* **WHAT THE TASK REQUIRES**:
Output each record below exactly, leaving any picture out of the copy.

* **AVAILABLE DATA**:
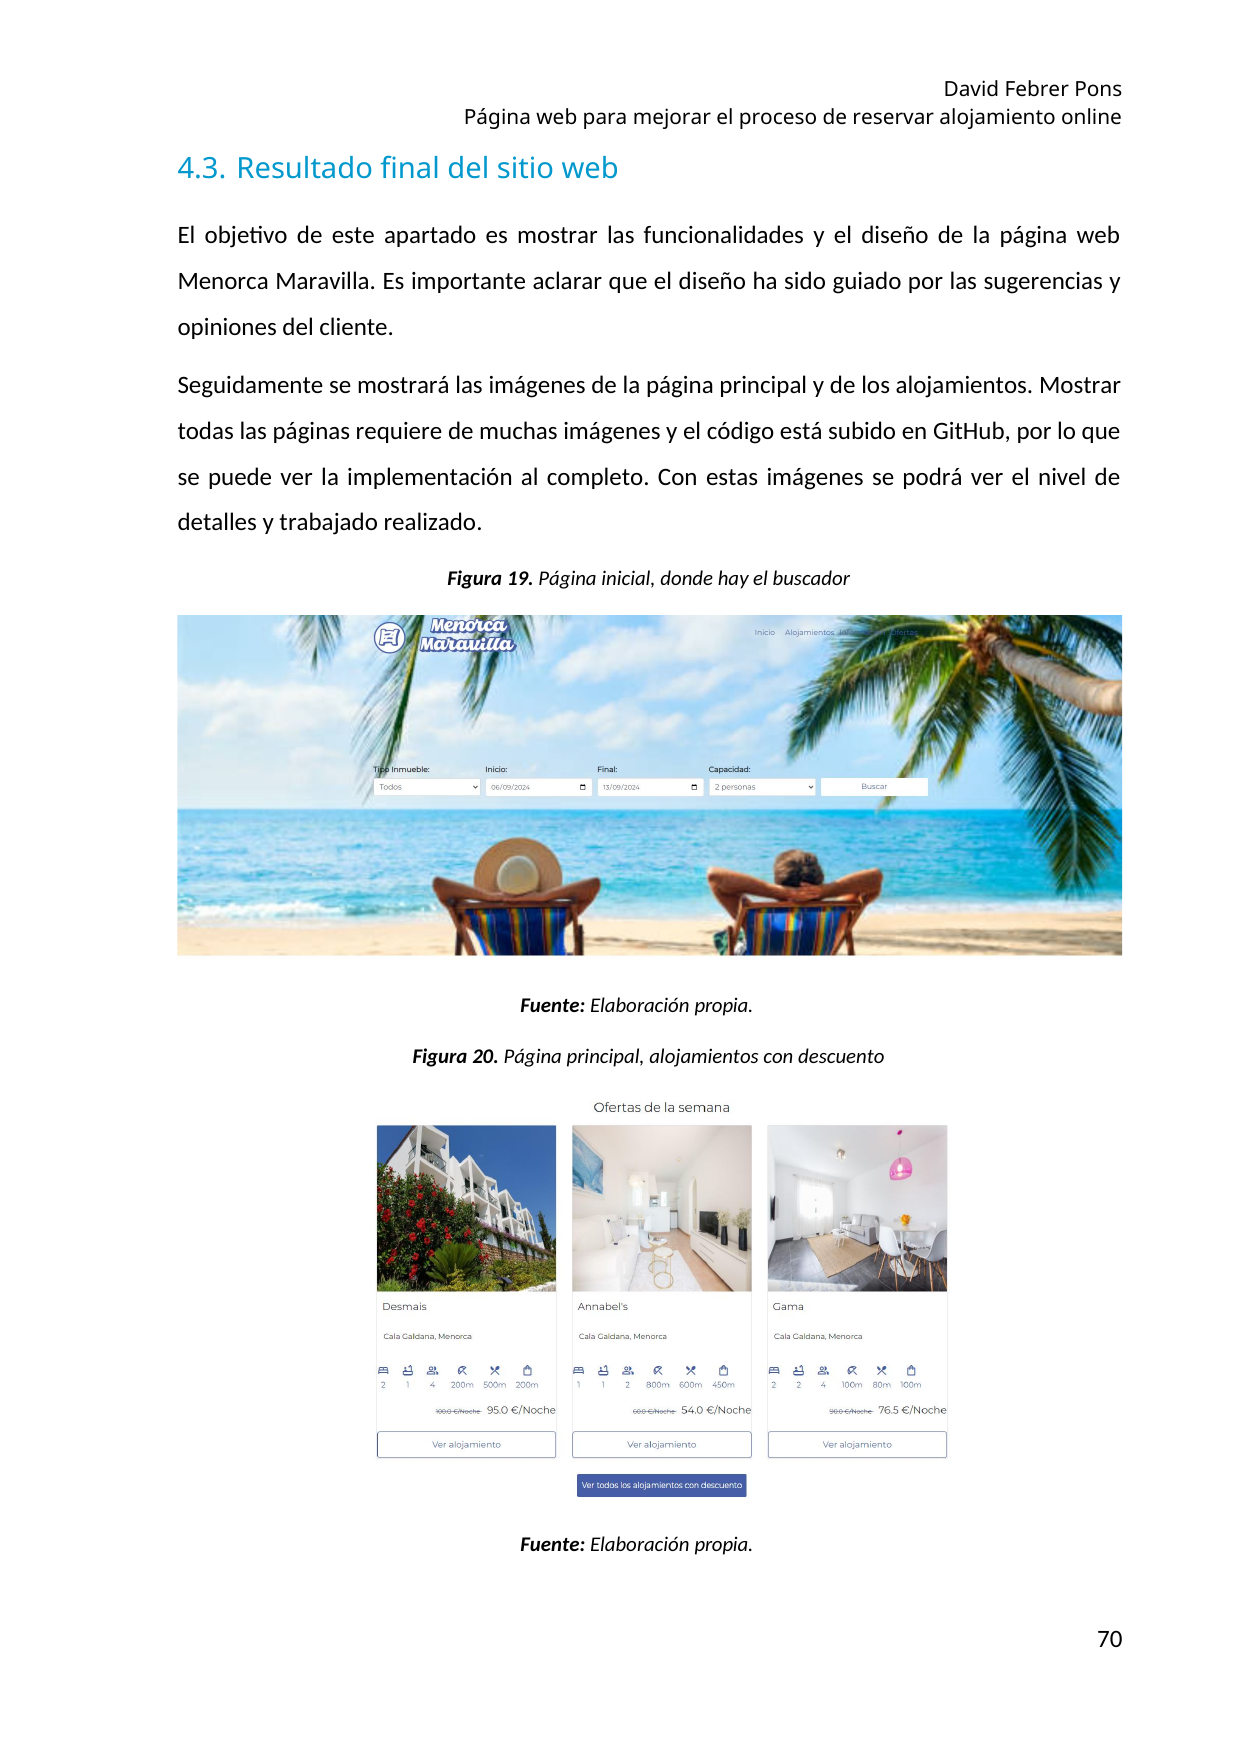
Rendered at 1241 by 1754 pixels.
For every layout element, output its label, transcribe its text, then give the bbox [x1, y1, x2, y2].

text Figura 19. Página inicial, donde hay el buscador [177, 565, 1122, 590]
text Fuente: Elaboración propia. [178, 1531, 1097, 1557]
text Fuente: Elaboración propia. [178, 992, 1097, 1018]
text El objetivo de este apartado es mostrar las funcionalidades y el diseño de la página web Menorca Maravilla. Es importante aclarar que el diseño ha sido guiado por las sugerencias y opiniones del cliente. [177, 220, 1122, 342]
text Seguidamente se mostrará las imágenes de la página principal y de los alojamientos. Mostrar todas las páginas requiere de muchas imágenes y el código está subido en GitHub, por lo que se puede ver la implementación al completo. Con estas imágenes se podrá ver el nivel de detalles y trabajado realizado. [177, 369, 1122, 537]
text Figura 20. Página principal, alojamientos con descuento [177, 1043, 1122, 1068]
picture [177, 1093, 1123, 1501]
picture [177, 615, 1123, 962]
subtitle Resultado final del sitio web [177, 148, 1122, 187]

* **ANSWER AREA**:
Rendered at 1241 by 1754 pixels.
For every layout element, output its label, transcribe its text, then give the bbox [x1, y1, x2, y2].

text Figura 19. Página inicial, donde hay el buscador [177, 565, 1122, 590]
text Fuente: Elaboración propia. [178, 1531, 1097, 1557]
text Fuente: Elaboración propia. [178, 992, 1097, 1018]
text El objetivo de este apartado es mostrar las funcionalidades y el diseño de la página web Menorca Maravilla. Es importante aclarar que el diseño ha sido guiado por las sugerencias y opiniones del cliente. [177, 220, 1122, 342]
text Seguidamente se mostrará las imágenes de la página principal y de los alojamientos. Mostrar todas las páginas requiere de muchas imágenes y el código está subido en GitHub, por lo que se puede ver la implementación al completo. Con estas imágenes se podrá ver el nivel de detalles y trabajado realizado. [177, 369, 1122, 537]
text Figura 20. Página principal, alojamientos con descuento [177, 1043, 1122, 1068]
picture [177, 1093, 1123, 1501]
picture [177, 615, 1123, 962]
subtitle Resultado final del sitio web [177, 148, 1122, 187]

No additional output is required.